**Passage to read**
# Roadmaster Motor Master



## sm2501 (Jan 31, 2010)

I guess I will get started here. I am not much into motorized bikes, but I couldn't resist this one. Anybody out there have any parts? I need a flywheel cover, belt guard and carb. Check out the rest of the pictures under community and "My Albums"


----------



## TOsborn (Feb 1, 2010)

Nice, is it chain drive?  I've never seen one of those before.  Does it have a centrifugal clutch?


----------



## redline1968 (Feb 4, 2010)

Dude that is a rare and cool bike its going to take some time to find those parts..  It worth it though.   I will post  a few pics of my project soon.


----------



## mastronaut (Mar 2, 2010)

That thing is awesome! The rear wheel is certainly unique, I can see why you snagged it.


----------



## sm2501 (Jan 20, 2011)

Not sure that my heart is in this one. Killer bike, but I am a non-motorized person...and I do not need that bug! Anybody interested? Trades?


----------



## bricycle (Jan 20, 2011)

Sent regular e-mail, PM and carrier pigeon(lol)...  Thanks, bri.


----------



## sm2501 (Jan 27, 2011)

This baby has a new home! Thanks to all that inquired about it.


----------

**Data extracts**
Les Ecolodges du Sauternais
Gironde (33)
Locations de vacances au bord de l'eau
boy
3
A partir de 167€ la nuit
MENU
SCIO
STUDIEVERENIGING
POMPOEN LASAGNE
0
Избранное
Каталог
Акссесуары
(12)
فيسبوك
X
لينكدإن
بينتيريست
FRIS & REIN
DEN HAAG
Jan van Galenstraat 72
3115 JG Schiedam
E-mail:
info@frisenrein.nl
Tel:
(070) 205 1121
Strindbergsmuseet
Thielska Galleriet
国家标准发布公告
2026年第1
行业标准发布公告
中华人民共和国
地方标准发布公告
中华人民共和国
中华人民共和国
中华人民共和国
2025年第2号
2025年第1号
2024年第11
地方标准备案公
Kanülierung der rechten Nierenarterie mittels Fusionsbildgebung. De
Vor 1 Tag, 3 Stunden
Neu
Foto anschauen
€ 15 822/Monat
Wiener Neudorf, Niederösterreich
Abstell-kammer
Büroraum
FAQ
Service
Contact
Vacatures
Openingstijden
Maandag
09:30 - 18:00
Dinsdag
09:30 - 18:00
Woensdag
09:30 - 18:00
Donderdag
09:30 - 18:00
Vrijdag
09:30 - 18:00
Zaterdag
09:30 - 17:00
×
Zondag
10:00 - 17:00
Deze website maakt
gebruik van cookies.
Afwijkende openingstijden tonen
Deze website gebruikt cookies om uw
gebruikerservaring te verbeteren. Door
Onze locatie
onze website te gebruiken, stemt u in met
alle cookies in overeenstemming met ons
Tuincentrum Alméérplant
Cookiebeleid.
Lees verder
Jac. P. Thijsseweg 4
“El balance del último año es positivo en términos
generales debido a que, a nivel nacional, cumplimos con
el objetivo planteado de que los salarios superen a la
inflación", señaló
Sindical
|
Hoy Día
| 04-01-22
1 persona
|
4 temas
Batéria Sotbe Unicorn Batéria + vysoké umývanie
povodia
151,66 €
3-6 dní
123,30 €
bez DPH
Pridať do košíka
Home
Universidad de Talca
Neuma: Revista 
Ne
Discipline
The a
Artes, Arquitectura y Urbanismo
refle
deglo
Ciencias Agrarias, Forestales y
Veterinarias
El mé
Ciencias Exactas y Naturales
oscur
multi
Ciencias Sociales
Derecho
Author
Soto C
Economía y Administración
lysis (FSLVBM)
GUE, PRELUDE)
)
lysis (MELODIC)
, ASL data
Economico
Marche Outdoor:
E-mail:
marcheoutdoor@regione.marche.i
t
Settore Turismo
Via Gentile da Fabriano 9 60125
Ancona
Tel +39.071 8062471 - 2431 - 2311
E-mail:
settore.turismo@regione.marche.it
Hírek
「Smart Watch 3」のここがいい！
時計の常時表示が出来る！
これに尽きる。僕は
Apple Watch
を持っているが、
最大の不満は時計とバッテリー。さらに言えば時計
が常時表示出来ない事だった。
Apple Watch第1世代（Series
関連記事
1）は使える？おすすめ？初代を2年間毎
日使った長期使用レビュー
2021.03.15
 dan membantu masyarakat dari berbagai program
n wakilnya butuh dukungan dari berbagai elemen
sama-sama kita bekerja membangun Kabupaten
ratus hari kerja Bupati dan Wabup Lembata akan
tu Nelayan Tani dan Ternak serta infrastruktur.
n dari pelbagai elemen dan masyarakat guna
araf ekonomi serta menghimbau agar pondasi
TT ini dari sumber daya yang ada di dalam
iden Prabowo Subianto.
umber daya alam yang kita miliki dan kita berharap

**What to do**
**a.** Answer these questions about the Roadmaster Motor Master thread, one line each:
(i) Which three parts does sm2501 ask for in the first post?
(ii) What part of the bike does mastronaut call unique?
(iii) On what date does sm2501 announce that the bike has a new home?
**b.** In the Roadmaster Motor Master thread, why does sm2501 offer the bike for trade in the Jan 20, 2011 post?

**Outputs for the tasks**
**a.**
(i) A flywheel cover, a belt guard and a carb.
(ii) The rear wheel.
(iii) Jan 27, 2011.

**b.** sm2501 says they aren't sure their heart is in the project. Although they call it a killer bike, they are a non-motorized person and do not need "that bug."